Tutoriels en ligne de l’Opposante

[42] M. Alibhai produit une capture d’écran prise du site Web YouTube pour la première vidéo « Phantom Glass : Overview » qui correspond au tutoriel à la Pièce F de l’affidavit Waters. M. Alibhai inscrit ce document comme Pièce L au contre-interrogatoire et indique que le tutoriel vidéo montre qu’il a été diffusé le 29 mai 2014.

[43] M. Alibhai effectue un exercice semblable pour les autres tutoriels YouTube (joints à titre de Pièces G à K à l’affidavit Waters), fournissant des captures d’écran indiquant que les tutoriels ont été diffusés entre août 2014 et mai 2015 (inscrites à titre de Pièces M à Q du contre-interrogatoire). M. Alibhai souligne qu’aucune de ces vidéos n’était en ligne le 27 novembre 2013, comme l’indique l’affidavit Waters.

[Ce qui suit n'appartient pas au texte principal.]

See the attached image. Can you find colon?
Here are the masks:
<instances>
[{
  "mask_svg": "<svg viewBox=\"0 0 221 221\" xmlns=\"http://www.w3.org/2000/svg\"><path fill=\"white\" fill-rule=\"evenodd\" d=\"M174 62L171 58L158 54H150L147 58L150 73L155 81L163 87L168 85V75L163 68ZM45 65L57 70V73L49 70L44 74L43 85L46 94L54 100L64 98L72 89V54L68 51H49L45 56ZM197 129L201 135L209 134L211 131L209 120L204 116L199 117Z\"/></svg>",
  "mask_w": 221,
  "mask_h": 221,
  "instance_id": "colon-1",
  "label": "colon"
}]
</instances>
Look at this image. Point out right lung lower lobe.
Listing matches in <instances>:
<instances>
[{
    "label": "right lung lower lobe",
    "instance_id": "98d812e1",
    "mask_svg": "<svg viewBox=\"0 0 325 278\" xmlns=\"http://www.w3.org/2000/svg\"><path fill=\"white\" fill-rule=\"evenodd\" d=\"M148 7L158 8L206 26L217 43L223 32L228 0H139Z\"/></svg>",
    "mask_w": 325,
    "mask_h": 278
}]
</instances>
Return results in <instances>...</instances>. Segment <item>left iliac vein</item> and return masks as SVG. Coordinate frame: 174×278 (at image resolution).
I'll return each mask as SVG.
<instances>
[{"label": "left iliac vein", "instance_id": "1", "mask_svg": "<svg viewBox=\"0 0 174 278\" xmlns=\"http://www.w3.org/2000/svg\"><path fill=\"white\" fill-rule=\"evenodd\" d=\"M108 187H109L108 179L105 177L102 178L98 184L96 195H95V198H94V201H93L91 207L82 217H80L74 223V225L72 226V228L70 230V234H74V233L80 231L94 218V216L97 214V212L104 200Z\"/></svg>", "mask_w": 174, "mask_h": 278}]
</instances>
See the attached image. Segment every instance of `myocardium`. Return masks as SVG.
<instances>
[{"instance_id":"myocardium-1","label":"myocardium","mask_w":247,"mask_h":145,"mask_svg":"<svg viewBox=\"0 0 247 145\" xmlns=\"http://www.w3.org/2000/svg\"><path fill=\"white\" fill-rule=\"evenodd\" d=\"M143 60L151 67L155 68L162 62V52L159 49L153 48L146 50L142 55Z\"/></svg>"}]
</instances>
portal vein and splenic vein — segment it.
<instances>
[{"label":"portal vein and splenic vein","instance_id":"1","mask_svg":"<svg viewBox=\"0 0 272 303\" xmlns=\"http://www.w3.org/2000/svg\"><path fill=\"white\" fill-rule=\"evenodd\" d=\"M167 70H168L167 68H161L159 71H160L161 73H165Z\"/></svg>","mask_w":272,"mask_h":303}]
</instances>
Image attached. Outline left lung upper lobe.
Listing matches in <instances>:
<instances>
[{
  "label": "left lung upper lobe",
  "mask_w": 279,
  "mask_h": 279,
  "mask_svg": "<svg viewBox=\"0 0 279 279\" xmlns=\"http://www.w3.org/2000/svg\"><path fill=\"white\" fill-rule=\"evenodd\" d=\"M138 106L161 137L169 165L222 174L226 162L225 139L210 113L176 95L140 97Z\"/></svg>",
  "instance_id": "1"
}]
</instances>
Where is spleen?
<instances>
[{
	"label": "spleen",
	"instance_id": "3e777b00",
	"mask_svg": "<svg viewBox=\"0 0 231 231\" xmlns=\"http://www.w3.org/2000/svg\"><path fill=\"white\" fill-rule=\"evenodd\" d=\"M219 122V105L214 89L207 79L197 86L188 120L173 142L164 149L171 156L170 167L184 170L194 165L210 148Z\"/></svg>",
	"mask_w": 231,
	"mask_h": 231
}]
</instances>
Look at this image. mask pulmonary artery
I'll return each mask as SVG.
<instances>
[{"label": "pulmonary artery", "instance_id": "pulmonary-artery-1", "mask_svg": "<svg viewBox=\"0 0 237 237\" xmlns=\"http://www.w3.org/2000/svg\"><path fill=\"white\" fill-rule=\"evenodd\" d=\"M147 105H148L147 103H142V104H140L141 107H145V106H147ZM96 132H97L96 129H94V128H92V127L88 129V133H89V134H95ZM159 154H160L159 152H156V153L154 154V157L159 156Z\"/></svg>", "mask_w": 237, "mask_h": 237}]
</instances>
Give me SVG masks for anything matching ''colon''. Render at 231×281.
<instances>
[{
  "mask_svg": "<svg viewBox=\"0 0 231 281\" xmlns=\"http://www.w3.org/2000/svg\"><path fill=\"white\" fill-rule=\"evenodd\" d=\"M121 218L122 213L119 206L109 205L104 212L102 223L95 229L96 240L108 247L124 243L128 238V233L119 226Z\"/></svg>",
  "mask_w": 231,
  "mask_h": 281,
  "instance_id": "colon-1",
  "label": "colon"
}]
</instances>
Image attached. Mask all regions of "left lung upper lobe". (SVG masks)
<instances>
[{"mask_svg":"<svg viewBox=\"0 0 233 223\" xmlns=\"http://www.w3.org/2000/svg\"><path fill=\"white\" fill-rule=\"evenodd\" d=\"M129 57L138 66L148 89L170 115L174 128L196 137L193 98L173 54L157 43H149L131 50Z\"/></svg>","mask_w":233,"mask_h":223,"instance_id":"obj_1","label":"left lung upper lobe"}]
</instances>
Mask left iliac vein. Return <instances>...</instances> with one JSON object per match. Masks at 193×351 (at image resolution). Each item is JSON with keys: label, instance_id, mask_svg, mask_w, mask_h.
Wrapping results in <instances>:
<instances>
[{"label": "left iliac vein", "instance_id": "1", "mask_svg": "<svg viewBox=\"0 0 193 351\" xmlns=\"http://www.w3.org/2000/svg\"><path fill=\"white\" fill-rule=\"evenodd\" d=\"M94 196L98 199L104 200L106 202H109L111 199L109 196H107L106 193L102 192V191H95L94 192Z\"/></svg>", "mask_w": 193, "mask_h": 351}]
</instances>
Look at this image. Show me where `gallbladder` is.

[44] M. Waters répond que, conformément à sa déclaration au paragraphe 13 de son affidavit, ce qui se trouve aux Pièces F à K constitue des exemples de tutoriels PHANTOM GLASS. Il affirme que le premier tutoriel diffusé en ligne le 27 novembre 2013 correspondrait plus à « Phantom Glass : Features », la troisième vidéo d’aperçu à la droite de la capture d’écran à la Pièce M du contre-interrogatoire (ce qui correspond au tutoriel de la Pièce F de l’affidavit Waters). Il affirme qu’il se souvient avoir enregistré et diffusé cette vidéo lui-même en 2013.

La preuve de la Requérante

Sommaire de l’affidavit Salemohamed

[45] M. Salemohamed affirme que la Requérante, fondée en 2002, mène ses activités dans le marché des accessoires technologiques, avec plus de 280 clients en gros au Canada, couvrant tous les paliers de distribution, dont les importateurs, les fabricants, les distributeurs, les vendeurs en gros et les détaillants.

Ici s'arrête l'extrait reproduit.